What appears to be happening

In statements corroborated by other news reports, journalist Jorge Enrique Botero revealed that since May, Colombian government and FARC representatives have held exploratory talks in Havana, facilitated by Cuba, Venezuela and Norway. The two sides reportedly agreed Monday to begin a more formal negotiation process, which could begin in Oslo, Norway, in October.

No DMZ: With this agreement to hold talks outside of Colombia, the FARC may have dropped a longtime pre-condition that any dialogues take place in Colombian territory, in an area cleared of military and police presence. This demand for a demilitarized zone, which the Colombian government agreed to during a failed 1998–2002 peace process, made that process unpopular inside Colombia and has been a big obstacle to any initiation of new talks.

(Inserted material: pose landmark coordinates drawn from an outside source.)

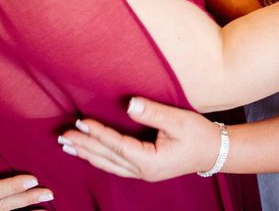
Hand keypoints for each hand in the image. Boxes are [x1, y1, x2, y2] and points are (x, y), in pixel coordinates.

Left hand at [59, 98, 219, 180]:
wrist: (215, 151)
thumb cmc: (199, 135)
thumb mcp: (178, 120)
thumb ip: (153, 112)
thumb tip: (129, 104)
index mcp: (150, 161)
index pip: (117, 145)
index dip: (98, 134)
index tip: (81, 122)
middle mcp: (143, 171)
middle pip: (107, 158)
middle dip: (84, 147)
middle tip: (63, 137)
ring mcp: (143, 173)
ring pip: (109, 165)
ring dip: (88, 154)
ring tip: (69, 146)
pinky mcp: (145, 169)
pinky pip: (116, 165)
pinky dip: (100, 158)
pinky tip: (90, 152)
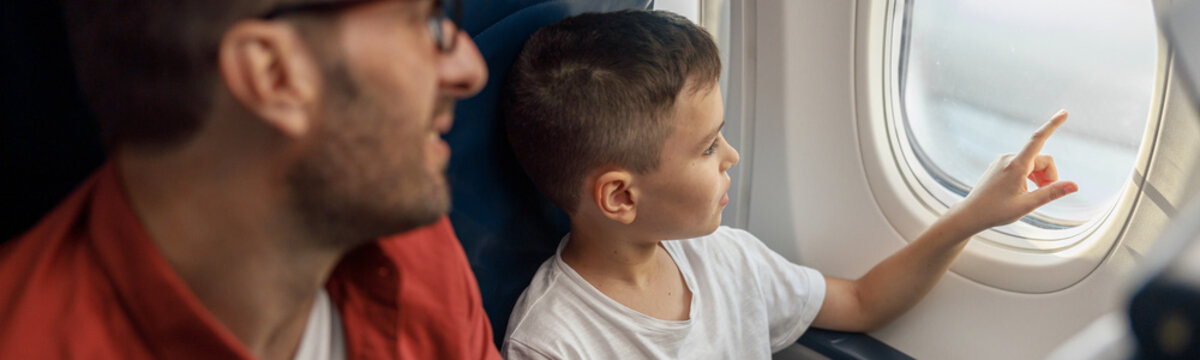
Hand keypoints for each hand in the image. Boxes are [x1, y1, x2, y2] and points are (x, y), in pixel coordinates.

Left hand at [951, 110, 1078, 231]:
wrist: (971, 214)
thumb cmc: (996, 211)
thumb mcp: (1027, 204)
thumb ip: (1051, 193)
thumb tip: (1075, 186)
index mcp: (1016, 165)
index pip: (1038, 140)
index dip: (1052, 125)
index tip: (1064, 112)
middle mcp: (1009, 158)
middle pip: (1042, 160)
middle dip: (1048, 176)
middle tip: (1043, 194)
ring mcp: (1003, 161)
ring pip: (1033, 164)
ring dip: (1039, 177)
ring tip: (1032, 195)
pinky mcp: (1000, 165)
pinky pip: (1023, 166)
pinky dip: (1030, 177)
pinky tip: (1025, 191)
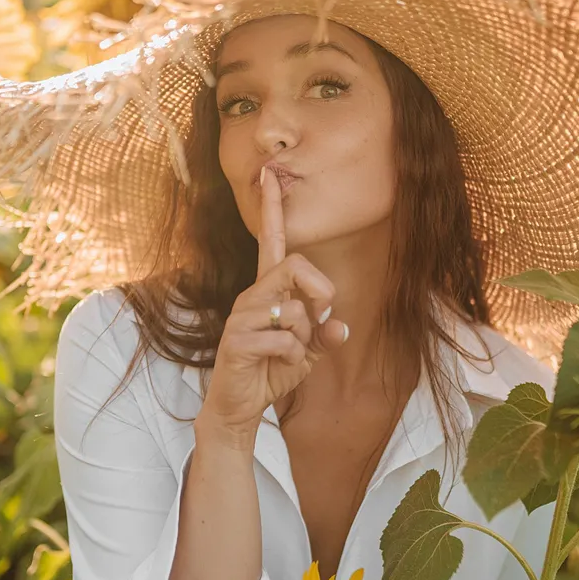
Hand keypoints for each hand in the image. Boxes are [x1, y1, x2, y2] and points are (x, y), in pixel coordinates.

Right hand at [199, 166, 350, 436]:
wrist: (239, 405)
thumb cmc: (271, 371)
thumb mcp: (308, 352)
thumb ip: (325, 335)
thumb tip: (342, 329)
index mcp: (269, 290)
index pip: (272, 241)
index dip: (272, 209)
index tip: (269, 174)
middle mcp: (252, 295)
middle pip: (296, 266)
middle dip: (321, 293)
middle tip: (320, 320)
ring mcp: (242, 316)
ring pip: (294, 311)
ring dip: (304, 340)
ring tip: (289, 354)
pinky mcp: (236, 340)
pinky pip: (284, 340)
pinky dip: (294, 359)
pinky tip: (278, 367)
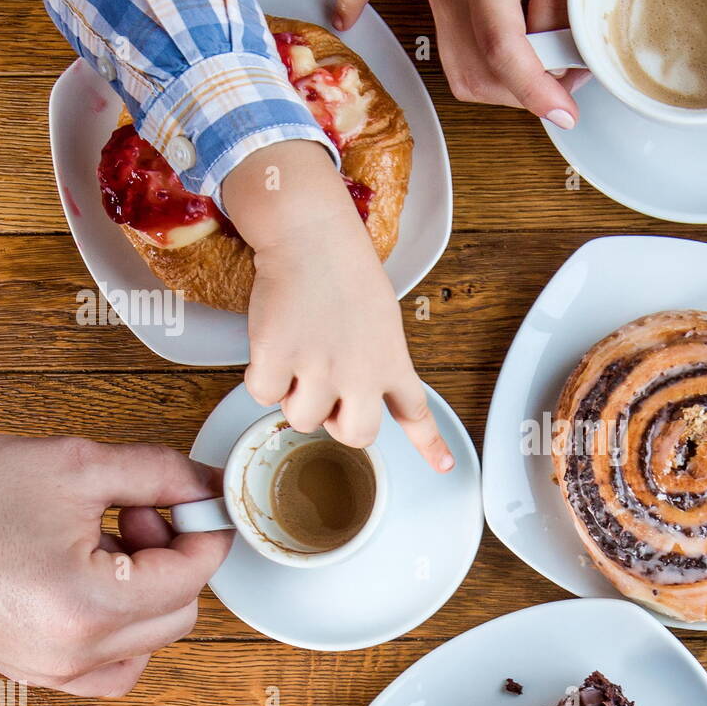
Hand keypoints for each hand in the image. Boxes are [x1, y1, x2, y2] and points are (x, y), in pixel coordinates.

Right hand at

Negotiating team: According to news reports, the Colombian government has been represented in these talks by President Santos’s national security advisor, Sergio Jaramillo, a former vice-minister of defense; the environment minister, Frank Pearl, a former director of the government’s program for demobilizing ex-combatants; and the President’s brother, Enrique Santos, a former editor-in-chief of Colombia’s most-circulated newspaper. According to the same news reports, the FARC’s representatives in the talks are Jaime Alberto Parra, alias Mauricio Jaramillo or “El Médico,” a member of the guerrillas’ seven-person Secretariat; Rodrigo Granda, often referred to as the FARC’s “foreign minister,” Luis Alberto Albán, alias “Marcos Calarcá,” who ran the FARC’s international office in Mexico until its 2002 closure; and Jesús Emilio Carvajalino, alias “Andres París,” the guerrillas’ chief spokesman during the 1998–2002 peace talks. It is encouraging to see both sides represented at such a high level. The ultimate success of more “formal” negotiations, however, would require a more diverse negotiating team. Particularly important are a better gender balance and the participation of a retired military officer.